Pain showed two sides of the British raj in having a considerate and humane British officer whose concern for Jhunku and his allegiance to the empire makes him affable. He is however balanced with oppressive and tyrannical ones including Indians who had served the British in the official ranks. The cinematography in parts is like painting – from the saturated yellow colours of the fields to the black stillness of the ‘kalapani’, Bedabrata Pain ensured that his camera creates a sense of canvas on which the drama enfolds. There were romantic suggestions but thankfully those were underplayed and never diverted the attention. Acting is an asset as it gels in an ensemble cast where no one strikes out as more important.
In an interview (http://www.huffingtonpost.com/jim-luce/chittagong-film_b_1571071.html) Bedabrata Pain reflects – “Chittagong is a film about celebration of human spirit -- a spirit that refuses to give in the face of injustice and adversity, and triumphs at the end.
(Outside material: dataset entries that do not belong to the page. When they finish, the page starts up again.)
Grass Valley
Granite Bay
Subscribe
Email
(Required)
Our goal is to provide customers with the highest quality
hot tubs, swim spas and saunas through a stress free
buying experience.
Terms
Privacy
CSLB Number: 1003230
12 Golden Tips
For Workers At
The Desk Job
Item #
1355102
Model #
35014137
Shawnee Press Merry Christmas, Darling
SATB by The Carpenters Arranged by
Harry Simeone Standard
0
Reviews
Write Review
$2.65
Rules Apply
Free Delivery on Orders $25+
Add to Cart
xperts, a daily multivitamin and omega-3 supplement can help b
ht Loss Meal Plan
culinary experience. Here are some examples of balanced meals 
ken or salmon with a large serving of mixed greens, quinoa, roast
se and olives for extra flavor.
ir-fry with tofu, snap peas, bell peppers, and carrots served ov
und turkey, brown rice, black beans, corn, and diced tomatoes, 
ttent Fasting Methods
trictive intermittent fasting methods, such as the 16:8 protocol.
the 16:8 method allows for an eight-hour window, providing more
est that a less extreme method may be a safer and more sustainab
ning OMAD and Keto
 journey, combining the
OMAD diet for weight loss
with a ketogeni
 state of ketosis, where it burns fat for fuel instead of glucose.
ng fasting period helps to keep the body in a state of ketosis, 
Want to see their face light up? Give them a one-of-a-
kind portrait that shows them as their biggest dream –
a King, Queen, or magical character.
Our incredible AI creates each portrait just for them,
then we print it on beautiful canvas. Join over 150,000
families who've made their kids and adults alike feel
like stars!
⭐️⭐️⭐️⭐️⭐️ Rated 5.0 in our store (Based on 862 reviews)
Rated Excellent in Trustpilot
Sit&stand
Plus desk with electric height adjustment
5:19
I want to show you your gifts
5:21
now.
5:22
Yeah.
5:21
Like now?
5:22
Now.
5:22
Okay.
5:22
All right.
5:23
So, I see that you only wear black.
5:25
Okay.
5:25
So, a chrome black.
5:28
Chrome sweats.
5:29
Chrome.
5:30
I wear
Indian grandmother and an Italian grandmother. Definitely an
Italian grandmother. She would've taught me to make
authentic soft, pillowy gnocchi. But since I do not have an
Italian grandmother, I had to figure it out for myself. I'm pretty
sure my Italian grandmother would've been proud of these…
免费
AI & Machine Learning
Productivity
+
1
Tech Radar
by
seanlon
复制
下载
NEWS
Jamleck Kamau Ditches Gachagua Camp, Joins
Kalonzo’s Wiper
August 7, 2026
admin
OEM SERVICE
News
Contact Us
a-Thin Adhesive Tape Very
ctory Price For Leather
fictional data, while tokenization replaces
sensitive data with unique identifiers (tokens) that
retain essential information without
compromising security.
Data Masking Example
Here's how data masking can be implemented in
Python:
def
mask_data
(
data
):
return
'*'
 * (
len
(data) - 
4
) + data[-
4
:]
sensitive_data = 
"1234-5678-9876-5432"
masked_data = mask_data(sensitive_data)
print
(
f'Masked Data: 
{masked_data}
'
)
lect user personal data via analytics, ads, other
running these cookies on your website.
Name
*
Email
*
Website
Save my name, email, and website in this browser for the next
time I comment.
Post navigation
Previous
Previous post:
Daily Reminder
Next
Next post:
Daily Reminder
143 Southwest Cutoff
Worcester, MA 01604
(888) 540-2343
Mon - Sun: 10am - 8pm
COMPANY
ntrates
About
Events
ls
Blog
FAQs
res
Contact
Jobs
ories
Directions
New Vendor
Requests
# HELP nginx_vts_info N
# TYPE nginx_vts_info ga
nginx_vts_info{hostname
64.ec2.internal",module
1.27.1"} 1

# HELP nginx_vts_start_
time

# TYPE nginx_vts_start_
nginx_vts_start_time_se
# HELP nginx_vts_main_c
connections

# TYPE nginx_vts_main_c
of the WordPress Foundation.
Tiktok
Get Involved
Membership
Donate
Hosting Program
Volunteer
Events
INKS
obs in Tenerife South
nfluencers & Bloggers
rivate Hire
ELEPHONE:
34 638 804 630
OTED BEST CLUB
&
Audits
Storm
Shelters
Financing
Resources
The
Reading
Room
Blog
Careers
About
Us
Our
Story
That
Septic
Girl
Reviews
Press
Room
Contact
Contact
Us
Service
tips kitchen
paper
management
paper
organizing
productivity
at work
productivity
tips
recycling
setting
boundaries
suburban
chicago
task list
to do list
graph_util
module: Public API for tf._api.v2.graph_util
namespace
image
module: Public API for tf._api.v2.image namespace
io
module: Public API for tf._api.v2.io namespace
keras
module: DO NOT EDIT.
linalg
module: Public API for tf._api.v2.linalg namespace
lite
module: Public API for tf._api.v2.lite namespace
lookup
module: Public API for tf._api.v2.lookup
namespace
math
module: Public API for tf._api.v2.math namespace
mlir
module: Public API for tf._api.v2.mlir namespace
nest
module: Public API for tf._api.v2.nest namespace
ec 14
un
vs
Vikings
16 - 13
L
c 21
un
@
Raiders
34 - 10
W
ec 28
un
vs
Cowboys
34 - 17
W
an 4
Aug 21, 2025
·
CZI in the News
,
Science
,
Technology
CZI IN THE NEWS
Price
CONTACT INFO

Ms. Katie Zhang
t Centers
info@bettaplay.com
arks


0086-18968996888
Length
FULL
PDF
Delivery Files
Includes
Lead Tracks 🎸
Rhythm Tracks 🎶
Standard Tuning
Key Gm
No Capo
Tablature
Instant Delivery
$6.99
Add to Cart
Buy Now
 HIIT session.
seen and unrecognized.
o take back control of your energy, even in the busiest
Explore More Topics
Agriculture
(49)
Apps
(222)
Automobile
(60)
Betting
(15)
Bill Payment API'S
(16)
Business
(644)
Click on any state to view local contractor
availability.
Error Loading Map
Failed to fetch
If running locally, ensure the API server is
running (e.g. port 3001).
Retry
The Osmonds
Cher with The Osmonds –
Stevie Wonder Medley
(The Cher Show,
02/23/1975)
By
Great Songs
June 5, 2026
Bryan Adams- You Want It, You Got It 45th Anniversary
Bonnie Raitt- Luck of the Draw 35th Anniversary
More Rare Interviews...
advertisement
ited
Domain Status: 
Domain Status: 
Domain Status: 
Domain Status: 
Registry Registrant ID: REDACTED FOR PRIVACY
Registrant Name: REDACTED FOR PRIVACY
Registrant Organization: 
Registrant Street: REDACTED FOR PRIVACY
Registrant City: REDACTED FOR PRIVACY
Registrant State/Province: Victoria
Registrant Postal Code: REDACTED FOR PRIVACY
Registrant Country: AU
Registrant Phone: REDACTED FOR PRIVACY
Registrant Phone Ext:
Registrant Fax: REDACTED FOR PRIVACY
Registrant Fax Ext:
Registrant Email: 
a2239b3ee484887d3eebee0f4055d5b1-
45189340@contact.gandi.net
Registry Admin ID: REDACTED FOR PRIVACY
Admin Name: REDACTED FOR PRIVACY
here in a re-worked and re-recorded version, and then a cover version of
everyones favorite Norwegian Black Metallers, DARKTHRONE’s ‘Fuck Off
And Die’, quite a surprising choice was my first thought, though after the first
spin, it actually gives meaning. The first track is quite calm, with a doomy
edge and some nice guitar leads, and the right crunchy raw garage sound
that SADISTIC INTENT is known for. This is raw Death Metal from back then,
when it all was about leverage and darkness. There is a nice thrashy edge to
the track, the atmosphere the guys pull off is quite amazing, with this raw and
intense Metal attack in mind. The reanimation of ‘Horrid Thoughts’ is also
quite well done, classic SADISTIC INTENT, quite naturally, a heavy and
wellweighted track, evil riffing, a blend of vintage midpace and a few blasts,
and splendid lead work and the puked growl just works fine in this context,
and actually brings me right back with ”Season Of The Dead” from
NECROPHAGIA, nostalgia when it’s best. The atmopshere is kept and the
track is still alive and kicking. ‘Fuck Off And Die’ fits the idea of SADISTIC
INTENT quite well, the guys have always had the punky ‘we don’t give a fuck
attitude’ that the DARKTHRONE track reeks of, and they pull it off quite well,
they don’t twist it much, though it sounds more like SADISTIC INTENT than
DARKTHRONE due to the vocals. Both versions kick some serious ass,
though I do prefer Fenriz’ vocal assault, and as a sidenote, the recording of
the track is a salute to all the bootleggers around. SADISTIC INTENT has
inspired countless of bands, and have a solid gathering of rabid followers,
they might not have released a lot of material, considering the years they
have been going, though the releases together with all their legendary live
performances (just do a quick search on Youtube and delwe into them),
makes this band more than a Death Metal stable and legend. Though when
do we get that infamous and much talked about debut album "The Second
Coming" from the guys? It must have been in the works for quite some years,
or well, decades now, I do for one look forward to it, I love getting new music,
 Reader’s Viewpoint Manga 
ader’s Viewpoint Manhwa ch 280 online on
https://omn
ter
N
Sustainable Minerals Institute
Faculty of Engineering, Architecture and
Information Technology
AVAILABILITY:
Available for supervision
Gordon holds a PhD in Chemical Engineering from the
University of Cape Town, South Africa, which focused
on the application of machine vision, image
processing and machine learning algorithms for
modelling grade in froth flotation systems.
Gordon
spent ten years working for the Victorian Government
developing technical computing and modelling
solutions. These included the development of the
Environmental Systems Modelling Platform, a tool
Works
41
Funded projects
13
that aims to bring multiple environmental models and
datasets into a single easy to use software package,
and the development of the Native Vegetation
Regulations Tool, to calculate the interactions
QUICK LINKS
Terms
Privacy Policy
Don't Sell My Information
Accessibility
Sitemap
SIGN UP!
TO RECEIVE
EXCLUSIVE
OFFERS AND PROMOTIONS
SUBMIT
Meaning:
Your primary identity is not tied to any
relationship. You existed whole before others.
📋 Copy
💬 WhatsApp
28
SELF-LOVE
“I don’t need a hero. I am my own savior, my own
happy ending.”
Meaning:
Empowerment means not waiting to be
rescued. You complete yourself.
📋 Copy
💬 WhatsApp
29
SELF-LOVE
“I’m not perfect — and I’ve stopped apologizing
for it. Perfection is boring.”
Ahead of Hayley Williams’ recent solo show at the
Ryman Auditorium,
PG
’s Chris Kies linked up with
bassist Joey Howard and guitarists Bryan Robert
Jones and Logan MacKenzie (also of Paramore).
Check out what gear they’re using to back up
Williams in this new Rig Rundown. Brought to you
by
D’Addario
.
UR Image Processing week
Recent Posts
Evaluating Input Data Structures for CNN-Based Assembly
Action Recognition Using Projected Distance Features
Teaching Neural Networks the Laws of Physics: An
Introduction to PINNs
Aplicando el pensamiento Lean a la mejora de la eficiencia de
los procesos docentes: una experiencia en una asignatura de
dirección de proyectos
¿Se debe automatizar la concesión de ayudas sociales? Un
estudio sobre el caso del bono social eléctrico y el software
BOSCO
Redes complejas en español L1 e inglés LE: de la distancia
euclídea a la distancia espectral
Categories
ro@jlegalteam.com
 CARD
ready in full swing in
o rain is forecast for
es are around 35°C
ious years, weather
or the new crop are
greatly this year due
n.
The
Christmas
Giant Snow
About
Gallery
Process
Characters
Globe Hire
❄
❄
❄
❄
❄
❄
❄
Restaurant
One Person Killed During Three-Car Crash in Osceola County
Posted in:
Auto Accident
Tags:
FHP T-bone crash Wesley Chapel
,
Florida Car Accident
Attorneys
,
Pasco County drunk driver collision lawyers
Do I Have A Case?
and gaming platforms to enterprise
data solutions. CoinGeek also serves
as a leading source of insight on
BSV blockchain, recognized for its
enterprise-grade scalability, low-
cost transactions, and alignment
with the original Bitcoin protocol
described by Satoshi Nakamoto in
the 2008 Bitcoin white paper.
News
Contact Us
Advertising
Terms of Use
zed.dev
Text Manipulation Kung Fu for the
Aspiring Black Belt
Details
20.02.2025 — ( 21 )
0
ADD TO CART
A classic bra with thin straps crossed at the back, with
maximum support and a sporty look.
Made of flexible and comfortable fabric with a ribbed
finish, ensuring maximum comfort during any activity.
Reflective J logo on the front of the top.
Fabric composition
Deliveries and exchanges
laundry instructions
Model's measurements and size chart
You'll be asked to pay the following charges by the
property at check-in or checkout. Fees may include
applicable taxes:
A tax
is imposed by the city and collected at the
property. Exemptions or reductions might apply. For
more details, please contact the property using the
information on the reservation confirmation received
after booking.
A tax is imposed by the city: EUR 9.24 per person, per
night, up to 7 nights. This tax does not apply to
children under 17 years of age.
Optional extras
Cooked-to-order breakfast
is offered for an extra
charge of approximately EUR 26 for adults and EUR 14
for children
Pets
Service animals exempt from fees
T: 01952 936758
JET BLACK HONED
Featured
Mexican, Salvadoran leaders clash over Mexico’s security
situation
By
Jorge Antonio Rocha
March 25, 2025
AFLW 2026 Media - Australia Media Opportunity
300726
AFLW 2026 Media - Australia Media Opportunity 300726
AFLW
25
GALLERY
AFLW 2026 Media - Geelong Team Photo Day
Today, when there's a striving for change all over the world -- from Greece to Wall Street, from Africa to Asia -- I hope my film reminds everybody that David can win the battle against Goliath.” And he mentions a very important aspect as well - "Most of the revolutionaries survived and went on to lead mass uprisings -- something that is integral to the narrative of Chittagong. These uprisings played no small a role in the struggle for India's independence."
Chittagong in the ultimate analysis steals the heart. It makes the viewer look at his history again, to feel proud of it and to be part of a heritage. And deep down somewhere, the viewer also believes - ‘Kranti amar rahe’, this is where Chittagong as a film wins and becomes so important.